• **Work required**: Copy out each line of the material below that holds the string "אנשים".
··· Data for processing
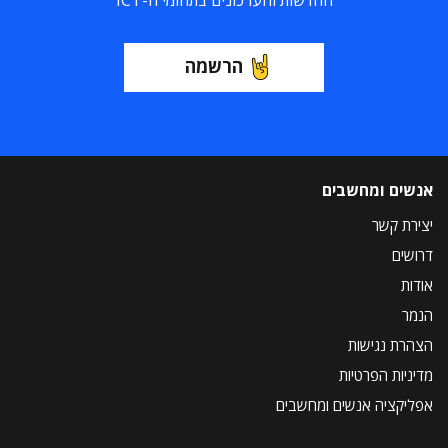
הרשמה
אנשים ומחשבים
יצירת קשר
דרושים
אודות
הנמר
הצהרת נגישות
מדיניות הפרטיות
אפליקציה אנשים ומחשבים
······
··· Data for processing
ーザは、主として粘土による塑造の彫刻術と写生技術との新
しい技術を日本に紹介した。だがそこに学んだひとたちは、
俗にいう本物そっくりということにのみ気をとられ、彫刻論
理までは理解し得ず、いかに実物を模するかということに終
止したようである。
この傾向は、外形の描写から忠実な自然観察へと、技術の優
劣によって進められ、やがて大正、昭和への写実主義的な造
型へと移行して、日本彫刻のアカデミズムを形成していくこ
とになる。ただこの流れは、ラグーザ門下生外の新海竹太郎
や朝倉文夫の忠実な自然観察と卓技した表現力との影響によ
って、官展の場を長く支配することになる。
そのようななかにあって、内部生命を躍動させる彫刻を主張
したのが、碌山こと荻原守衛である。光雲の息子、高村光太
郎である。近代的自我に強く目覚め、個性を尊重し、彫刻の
······
• **Result for this exercise**:
אנשים ומחשבים
אפליקציה אנשים ומחשבים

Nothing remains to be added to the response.